Yesterday and the day before I read the passage from pages 95-125 which alternates between scenes at the tennis academy and a scene on a ridge outside Tucson and a dialogue between two secret agents. I liked the kid scenes enormously. They start in the locker room as several student athletes rest from a long day of classes and sports. In this first scene we hear them complaining to each other in an arch, jokey way that is also somehow formalized -- and indeed it's later referred to as a "ritual" -- about the heavy load of studying and tennis practice. the author also establishes for the reader the academy's system of mentoring, in which an older teenager is responsible for shepherding and encouraging several younger ones, as young as age 10. In the following scenes we see this mentoring several times over; we see how each of the older teenagers goes about it. And it's enormously sweet the way the older kids take the younger ones in hand, rather than bullying them, which is what you'd expect Americans to do, or at the very least holding them at arm's length with the kind of needling that so typifies the emotional immaturity of American males with each other.
The oblique way they talk to each other in the first locker room scene reminded me a little of Don De Lillo and they way his teenaged characters banter, but instead of going the alienated, hostile route that De Lillo's characters usually choose, these kids have an underlying warmth and camaraderie that keeps their talk from becoming the sort of war De Lillo's characters are usually engaged in with each other.
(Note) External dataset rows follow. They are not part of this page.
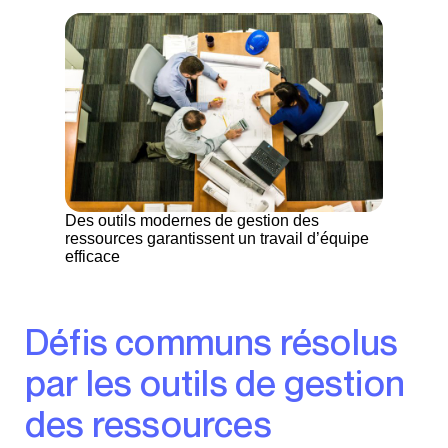
Des outils modernes de gestion des
ressources garantissent un travail d’équipe
efficace
Défis communs résolus
par les outils de gestion
des ressources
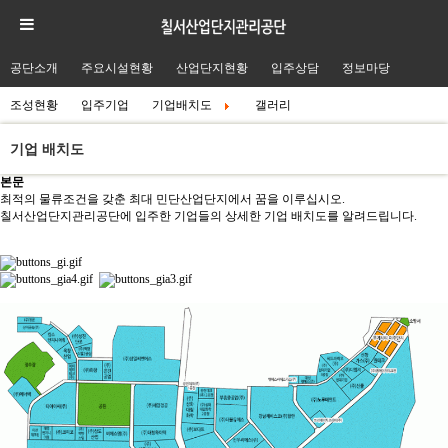
공단소개
주요시설현황
산업단지현황
입주상담
정보마당
조성현황
입주기업
기업배치도
갤러리
기업 배치도
본문
최적의 물류조건을 갖춘 최대 민단산업단지에서 꿈을 이루십시오.
칠서산업단지관리공단에 입주한 기업들의 상세한 기업 배치도를 알려드립니다.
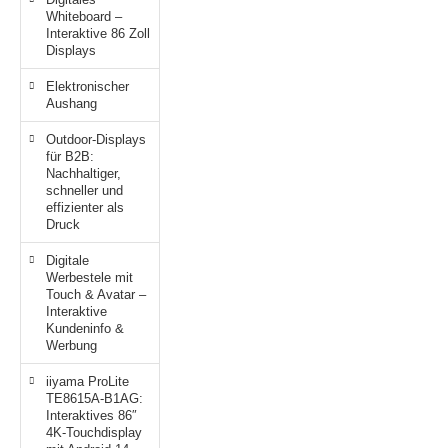
Whiteboard –
Interaktive 86 Zoll
Displays
Elektronischer
Aushang
Outdoor-Displays
für B2B:
Nachhaltiger,
schneller und
effizienter als
Druck
Digitale
Werbestele mit
Touch & Avatar –
Interaktive
Kundeninfo &
Werbung
iiyama ProLite
TE8615A-B1AG:
Interaktives 86″
4K-Touchdisplay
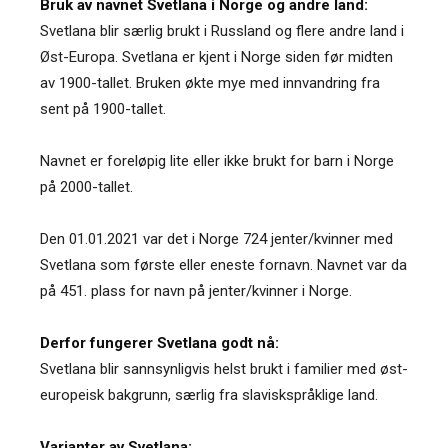
Bruk av navnet Svetlana i Norge og andre land:
Svetlana blir særlig brukt i Russland og flere andre land i
Øst-Europa. Svetlana er kjent i Norge siden før midten
av 1900-tallet. Bruken økte mye med innvandring fra
sent på 1900-tallet.
Navnet er foreløpig lite eller ikke brukt for barn i Norge
på 2000-tallet.
Den 01.01.2021 var det i Norge 724 jenter/kvinner med
Svetlana som første eller eneste fornavn. Navnet var da
på 451. plass for navn på jenter/kvinner i Norge.
Derfor fungerer Svetlana godt nå:
Svetlana blir sannsynligvis helst brukt i familier med øst-
europeisk bakgrunn, særlig fra slaviskspråklige land.
Varianter av Svetlana:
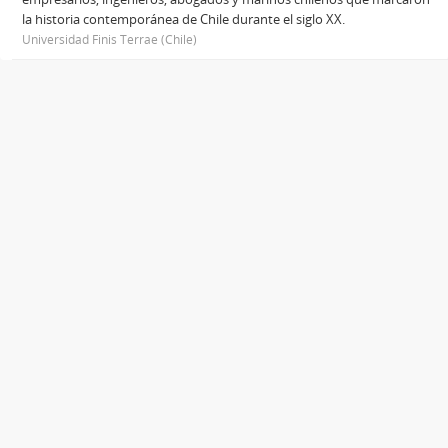
la historia contemporánea de Chile durante el siglo XX.
Universidad Finis Terrae (Chile)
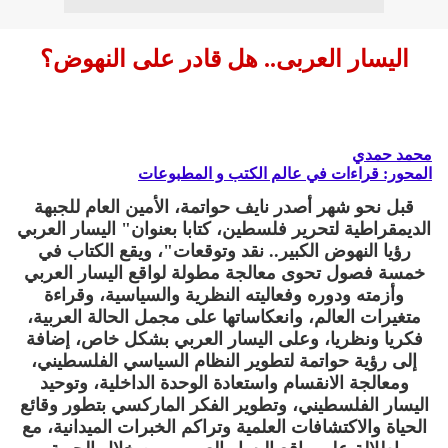
اليسار العربى.. هل قادر على النهوض؟
محمد حمدي
المحور: قراءات في عالم الكتب و المطبوعات
قبل نحو شهر أصدر نايف حواتمة، الأمين العام للجبهة
الديمقراطية لتحرير فلسطين، كتابا بعنوان" اليسار العربي
رؤيا النهوض الكبير.. نقد وتوقعات"، ويقع الكتاب في
خمسة فصول تحوى معالجة مطولة لواقع اليسار العربي
وأزمته ودوره وفعاليته النظرية والسياسية، وقراءة
متغيرات العالم، وانعكاساتها على مجمل الحالة العربية،
فكريا ونظريا، وعلى اليسار العربي بشكل خاص، إضافة
إلى رؤية حواتمة لتطوير النظام السياسي الفلسطيني،
ومعالجة الانقسام واستعادة الوحدة الداخلية، وتوحيد
اليسار الفلسطيني، وتطوير الفكر الماركسي بتطور وقائع
الحياة والاكتشافات العلمية وتراكم الخبرات الميدانية، مع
These scenes alternate, as I said, with a single scene on a ridge outside Tucson, as two secret agents -- one Canadian and one American, I think, the former in a wheelchair and one of the "wheelchair assassin" squad -- banter about tradecraft, gossip about the latest news, and feel each other out as to who's responsible for the deaths and injuries caused by the magically compelling videotape. Neither one seems to know much about it, but since they're spies they could be lying to each other. In any case I didn't cotton too much to this scene. I suppose the author is laying plenty groundwork for a geo-political farce having to do with the reapportionment of territories between Canada and the U.S. (perhaps not a union as I earlier surmised). But it just didn't seem that interesting. He imbues the scenes in the tennis academy with much more warmth.
There follows a seven-page scene narrated in first-person by an unknown drug addict and thug, written in an unidentifiable patois that is a mixture of street dialect and intentionally bad spelling. I was surprised that I found myself drawn in by this narrative, because I avoid books written in dialect. But it's a very well-shaped story, a sort of horror tale involving the violence of the narrator and his two comrades in thuggery, and their relations with a sinister Chinatown drug dealer. Again, the author must be setting up some longer thread, because while we've seen stuff about drugs already (an unnamed man waiting for a delivery of high-class weed, and a scene on a psych ward between a shrink and a young woman), I think it's the first time we've seen these characters. Maybe all the drug-related characters will come together later.